# [PROBLEM TO WORK ON]
Repeat each entry exactly; omit all pictures.

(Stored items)

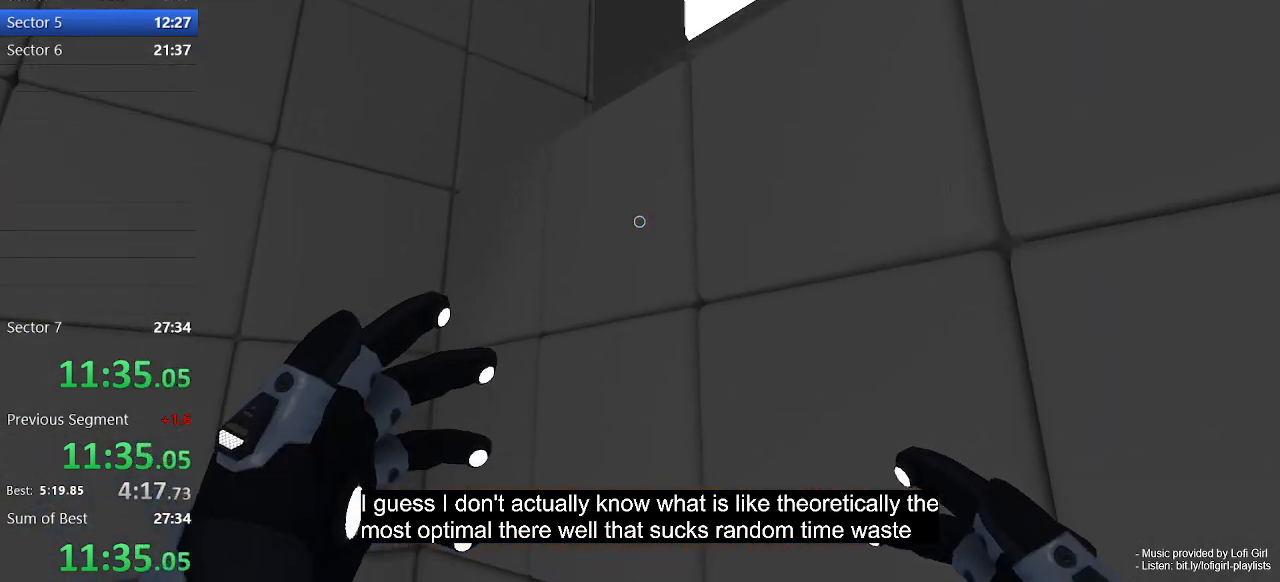
{"keys": [], "mouse": [], "events": []}
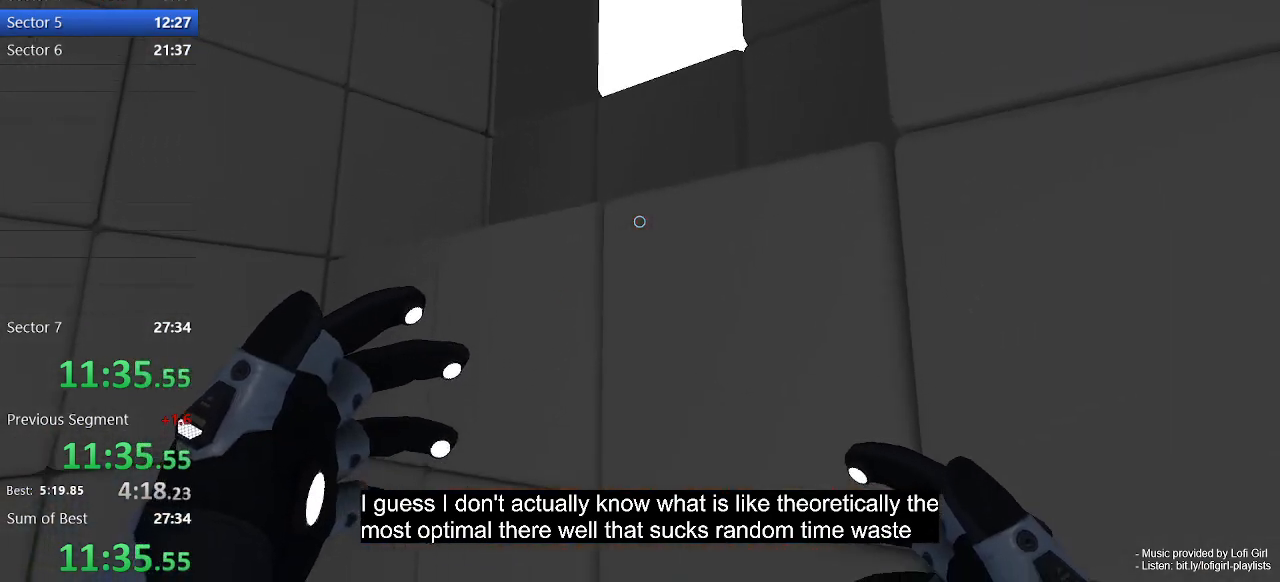
{"keys": ["a", "w"], "mouse": [], "events": [[67, "w", "down"], [167, "space", "down"], [267, "a", "down"], [300, "space", "up"]]}
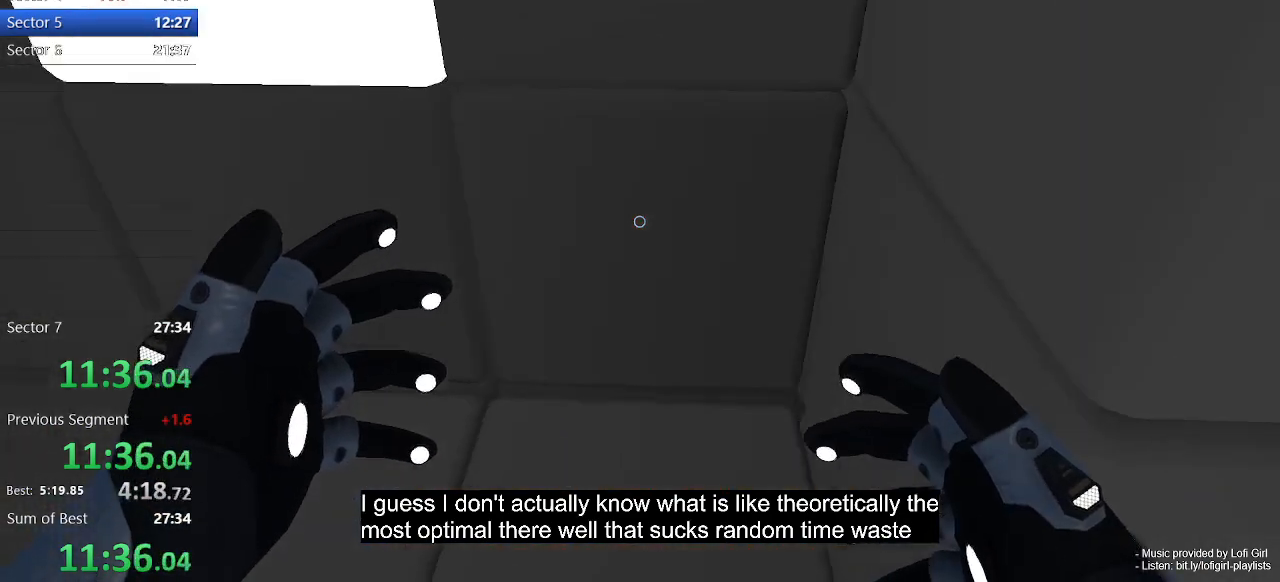
{"keys": ["s"], "mouse": [], "events": [[167, "w", "up"], [233, "a", "up"], [267, "d", "down"], [400, "d", "up"], [467, "s", "down"]]}
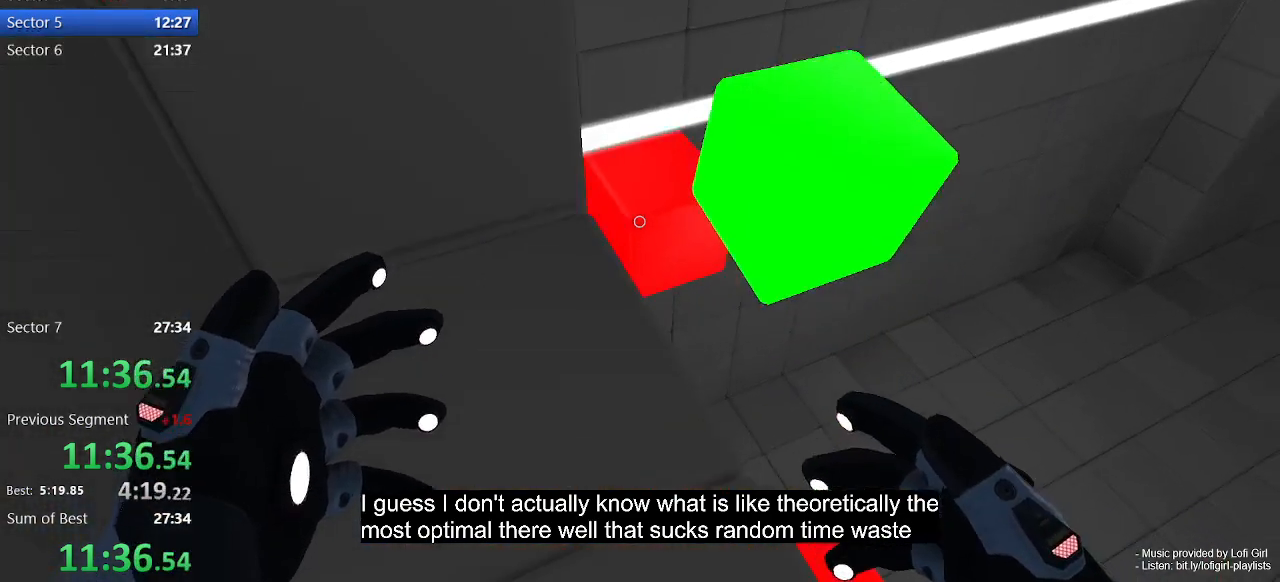
{"keys": [], "mouse": ["left"], "events": [[67, "s", "up"], [200, "mouse_left", "down"], [400, "d", "down"], [433, "d", "up"]]}
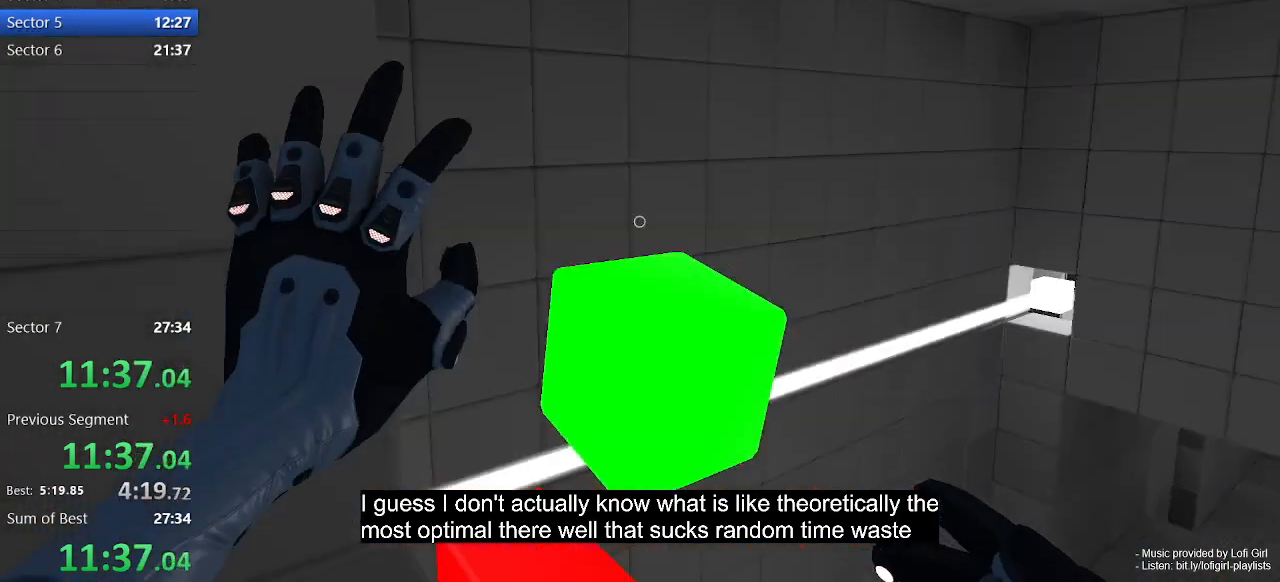
{"keys": [], "mouse": ["left"], "events": []}
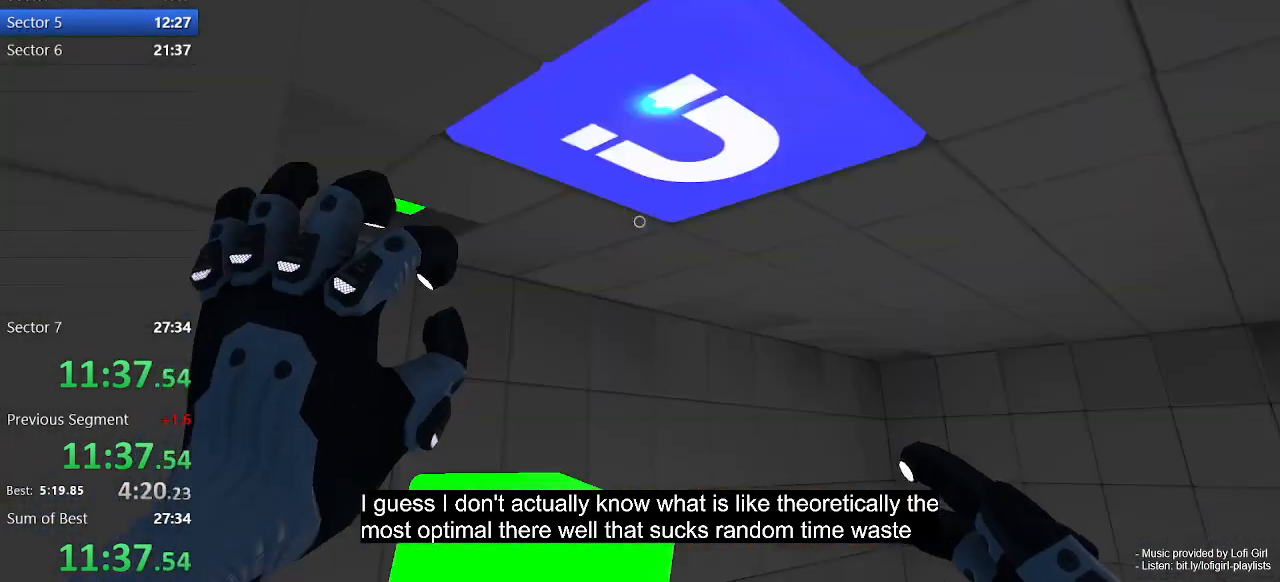
{"keys": [], "mouse": ["left"], "events": []}
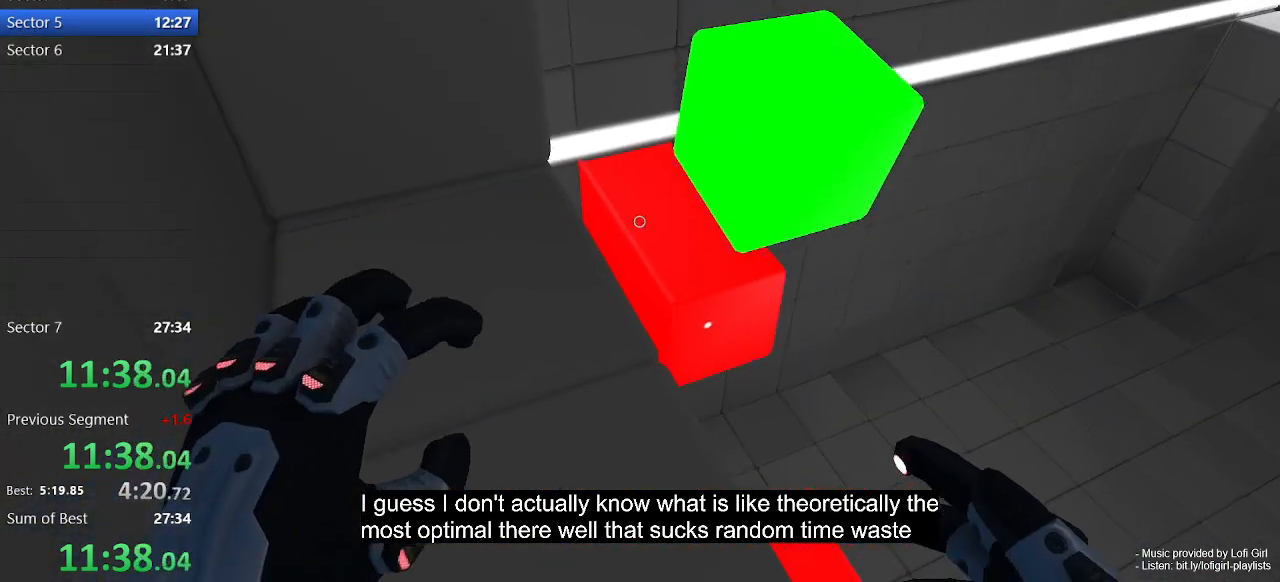
{"keys": [], "mouse": [], "events": [[100, "mouse_left", "up"]]}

# [THE COMPLETED TASK]
{"keys": [], "mouse": [], "events": []}
{"keys": ["a", "w"], "mouse": [], "events": [[67, "w", "down"], [167, "space", "down"], [267, "a", "down"], [300, "space", "up"]]}
{"keys": ["s"], "mouse": [], "events": [[167, "w", "up"], [233, "a", "up"], [267, "d", "down"], [400, "d", "up"], [467, "s", "down"]]}
{"keys": [], "mouse": ["left"], "events": [[67, "s", "up"], [200, "mouse_left", "down"], [400, "d", "down"], [433, "d", "up"]]}
{"keys": [], "mouse": ["left"], "events": []}
{"keys": [], "mouse": ["left"], "events": []}
{"keys": [], "mouse": [], "events": [[100, "mouse_left", "up"]]}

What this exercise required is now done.